### SET EXERCISE
Reproduce the portion of the entries below that opens with the line containing "state / province: Panamá / Panamá Oeste" and closes with the line containing "scientific name: Eschscholzia lemmonii", with both of those lines included.

### SUPPLIED DATA

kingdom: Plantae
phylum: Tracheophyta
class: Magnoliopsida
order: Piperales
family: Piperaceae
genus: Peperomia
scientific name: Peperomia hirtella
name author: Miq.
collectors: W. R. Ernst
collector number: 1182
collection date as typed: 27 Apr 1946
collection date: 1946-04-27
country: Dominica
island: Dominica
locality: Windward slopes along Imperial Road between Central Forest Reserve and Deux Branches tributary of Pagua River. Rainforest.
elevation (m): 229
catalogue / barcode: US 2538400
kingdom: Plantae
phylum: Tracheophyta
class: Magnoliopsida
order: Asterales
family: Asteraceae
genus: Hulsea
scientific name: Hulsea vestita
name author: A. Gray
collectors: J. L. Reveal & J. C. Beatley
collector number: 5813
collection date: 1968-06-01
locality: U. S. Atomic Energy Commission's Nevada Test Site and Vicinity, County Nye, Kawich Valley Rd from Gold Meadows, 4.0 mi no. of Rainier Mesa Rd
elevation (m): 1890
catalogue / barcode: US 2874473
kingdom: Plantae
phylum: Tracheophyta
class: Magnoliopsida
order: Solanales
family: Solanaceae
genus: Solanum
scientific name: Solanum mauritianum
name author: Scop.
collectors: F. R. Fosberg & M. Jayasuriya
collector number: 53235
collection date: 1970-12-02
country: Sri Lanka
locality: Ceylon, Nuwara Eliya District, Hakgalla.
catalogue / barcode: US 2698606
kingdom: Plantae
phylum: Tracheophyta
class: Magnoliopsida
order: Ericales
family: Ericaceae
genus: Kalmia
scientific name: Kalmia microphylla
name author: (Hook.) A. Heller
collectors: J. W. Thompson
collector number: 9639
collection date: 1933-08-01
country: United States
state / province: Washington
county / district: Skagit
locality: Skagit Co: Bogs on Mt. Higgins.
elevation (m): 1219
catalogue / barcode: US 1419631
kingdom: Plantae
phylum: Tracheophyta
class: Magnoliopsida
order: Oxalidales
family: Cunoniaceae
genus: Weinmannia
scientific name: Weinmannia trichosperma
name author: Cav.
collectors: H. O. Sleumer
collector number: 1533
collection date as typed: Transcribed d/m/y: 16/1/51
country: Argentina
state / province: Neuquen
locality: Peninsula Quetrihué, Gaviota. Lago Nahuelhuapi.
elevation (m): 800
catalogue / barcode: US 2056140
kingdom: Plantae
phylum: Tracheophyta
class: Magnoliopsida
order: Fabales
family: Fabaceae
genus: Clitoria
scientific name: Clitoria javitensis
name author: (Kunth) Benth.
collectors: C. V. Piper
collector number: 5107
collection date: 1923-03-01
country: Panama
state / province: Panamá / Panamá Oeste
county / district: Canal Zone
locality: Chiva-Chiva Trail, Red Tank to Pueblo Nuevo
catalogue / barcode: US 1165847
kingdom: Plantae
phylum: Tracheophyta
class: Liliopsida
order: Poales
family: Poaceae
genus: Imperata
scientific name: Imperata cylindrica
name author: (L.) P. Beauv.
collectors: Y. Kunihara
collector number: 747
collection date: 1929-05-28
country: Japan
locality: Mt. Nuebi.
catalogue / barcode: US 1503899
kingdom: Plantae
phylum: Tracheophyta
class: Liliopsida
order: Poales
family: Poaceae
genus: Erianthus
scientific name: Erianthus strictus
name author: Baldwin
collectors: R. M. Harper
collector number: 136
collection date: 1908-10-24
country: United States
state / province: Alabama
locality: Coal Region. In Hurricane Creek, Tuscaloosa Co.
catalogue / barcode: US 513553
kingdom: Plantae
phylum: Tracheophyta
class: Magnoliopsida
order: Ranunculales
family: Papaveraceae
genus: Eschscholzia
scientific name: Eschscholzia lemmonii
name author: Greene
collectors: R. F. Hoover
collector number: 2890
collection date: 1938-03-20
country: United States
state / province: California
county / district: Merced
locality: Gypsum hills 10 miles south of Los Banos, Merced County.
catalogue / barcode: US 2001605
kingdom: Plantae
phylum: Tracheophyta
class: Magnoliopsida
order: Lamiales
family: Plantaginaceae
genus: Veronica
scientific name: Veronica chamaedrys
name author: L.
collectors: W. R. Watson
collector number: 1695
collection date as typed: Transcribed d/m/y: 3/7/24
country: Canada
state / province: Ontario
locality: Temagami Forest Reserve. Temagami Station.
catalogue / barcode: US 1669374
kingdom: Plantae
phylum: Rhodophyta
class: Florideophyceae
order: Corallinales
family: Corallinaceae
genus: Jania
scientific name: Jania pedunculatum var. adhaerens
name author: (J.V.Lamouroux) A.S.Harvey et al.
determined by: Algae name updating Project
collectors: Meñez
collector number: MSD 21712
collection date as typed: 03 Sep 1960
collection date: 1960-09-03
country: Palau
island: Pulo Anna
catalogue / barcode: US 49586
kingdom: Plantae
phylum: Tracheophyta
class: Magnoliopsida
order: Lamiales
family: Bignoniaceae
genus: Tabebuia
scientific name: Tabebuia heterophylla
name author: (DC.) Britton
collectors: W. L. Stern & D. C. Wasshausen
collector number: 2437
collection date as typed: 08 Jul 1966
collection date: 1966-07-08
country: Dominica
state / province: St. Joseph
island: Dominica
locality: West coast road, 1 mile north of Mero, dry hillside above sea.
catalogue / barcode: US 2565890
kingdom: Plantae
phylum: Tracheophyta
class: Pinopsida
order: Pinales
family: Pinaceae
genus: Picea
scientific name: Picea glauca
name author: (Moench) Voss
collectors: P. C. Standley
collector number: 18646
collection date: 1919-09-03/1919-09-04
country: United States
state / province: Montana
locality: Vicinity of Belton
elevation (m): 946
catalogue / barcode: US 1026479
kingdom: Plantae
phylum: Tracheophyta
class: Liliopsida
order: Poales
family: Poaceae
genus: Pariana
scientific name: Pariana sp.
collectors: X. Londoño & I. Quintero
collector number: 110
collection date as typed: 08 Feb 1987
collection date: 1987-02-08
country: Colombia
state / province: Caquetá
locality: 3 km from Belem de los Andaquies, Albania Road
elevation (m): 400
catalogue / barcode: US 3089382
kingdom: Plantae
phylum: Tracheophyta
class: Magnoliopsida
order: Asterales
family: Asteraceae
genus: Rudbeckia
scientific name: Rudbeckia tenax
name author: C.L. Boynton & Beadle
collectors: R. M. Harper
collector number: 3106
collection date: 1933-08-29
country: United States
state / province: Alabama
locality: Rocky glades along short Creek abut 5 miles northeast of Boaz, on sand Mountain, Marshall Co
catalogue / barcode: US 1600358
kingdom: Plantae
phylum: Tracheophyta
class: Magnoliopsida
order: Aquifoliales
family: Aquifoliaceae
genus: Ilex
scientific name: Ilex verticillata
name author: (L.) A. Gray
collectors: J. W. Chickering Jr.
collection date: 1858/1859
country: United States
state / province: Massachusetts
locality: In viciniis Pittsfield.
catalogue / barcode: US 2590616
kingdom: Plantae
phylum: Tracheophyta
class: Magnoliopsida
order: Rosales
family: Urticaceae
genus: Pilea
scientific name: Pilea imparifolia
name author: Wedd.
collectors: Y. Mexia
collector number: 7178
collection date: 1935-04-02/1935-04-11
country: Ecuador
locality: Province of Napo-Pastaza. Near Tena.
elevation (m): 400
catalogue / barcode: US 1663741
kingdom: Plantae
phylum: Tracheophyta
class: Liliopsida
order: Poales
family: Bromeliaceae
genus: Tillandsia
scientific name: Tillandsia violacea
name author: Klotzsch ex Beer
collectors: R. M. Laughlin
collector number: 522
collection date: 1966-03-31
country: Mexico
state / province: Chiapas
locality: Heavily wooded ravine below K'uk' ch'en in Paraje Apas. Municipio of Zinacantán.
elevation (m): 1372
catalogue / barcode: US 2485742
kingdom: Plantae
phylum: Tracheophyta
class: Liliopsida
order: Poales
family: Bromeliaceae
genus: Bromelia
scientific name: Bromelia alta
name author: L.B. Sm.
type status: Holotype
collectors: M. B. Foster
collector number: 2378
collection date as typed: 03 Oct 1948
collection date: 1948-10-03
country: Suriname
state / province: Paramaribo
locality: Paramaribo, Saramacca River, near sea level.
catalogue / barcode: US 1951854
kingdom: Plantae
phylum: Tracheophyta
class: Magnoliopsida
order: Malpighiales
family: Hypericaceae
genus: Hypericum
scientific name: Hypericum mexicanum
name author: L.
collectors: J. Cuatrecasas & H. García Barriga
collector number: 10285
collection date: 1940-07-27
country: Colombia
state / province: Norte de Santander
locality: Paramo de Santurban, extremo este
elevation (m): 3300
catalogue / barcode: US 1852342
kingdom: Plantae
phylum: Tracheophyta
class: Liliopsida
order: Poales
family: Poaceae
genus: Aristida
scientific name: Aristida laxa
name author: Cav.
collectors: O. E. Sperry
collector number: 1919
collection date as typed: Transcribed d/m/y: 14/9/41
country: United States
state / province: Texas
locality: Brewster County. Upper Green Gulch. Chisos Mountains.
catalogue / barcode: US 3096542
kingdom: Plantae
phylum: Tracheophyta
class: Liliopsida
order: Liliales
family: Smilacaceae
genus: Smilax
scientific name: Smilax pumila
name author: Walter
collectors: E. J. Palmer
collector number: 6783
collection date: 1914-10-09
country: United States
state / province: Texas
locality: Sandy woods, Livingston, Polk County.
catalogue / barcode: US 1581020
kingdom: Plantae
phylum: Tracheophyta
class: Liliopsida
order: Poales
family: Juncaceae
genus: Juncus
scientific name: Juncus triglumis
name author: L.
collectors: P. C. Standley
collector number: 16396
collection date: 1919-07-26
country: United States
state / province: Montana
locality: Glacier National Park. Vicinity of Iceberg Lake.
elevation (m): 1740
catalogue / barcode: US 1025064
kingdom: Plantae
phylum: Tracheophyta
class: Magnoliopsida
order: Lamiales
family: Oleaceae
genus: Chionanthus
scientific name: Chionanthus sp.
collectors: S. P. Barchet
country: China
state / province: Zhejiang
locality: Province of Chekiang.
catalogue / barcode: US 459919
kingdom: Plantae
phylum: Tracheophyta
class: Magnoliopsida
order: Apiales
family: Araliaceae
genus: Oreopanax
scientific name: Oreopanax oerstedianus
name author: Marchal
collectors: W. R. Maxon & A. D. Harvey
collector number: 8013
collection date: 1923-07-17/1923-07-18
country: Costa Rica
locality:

### SOLUTION FOR THIS EXERCISE
state / province: Panamá / Panamá Oeste
county / district: Canal Zone
locality: Chiva-Chiva Trail, Red Tank to Pueblo Nuevo
catalogue / barcode: US 1165847
kingdom: Plantae
phylum: Tracheophyta
class: Liliopsida
order: Poales
family: Poaceae
genus: Imperata
scientific name: Imperata cylindrica
name author: (L.) P. Beauv.
collectors: Y. Kunihara
collector number: 747
collection date: 1929-05-28
country: Japan
locality: Mt. Nuebi.
catalogue / barcode: US 1503899
kingdom: Plantae
phylum: Tracheophyta
class: Liliopsida
order: Poales
family: Poaceae
genus: Erianthus
scientific name: Erianthus strictus
name author: Baldwin
collectors: R. M. Harper
collector number: 136
collection date: 1908-10-24
country: United States
state / province: Alabama
locality: Coal Region. In Hurricane Creek, Tuscaloosa Co.
catalogue / barcode: US 513553
kingdom: Plantae
phylum: Tracheophyta
class: Magnoliopsida
order: Ranunculales
family: Papaveraceae
genus: Eschscholzia
scientific name: Eschscholzia lemmonii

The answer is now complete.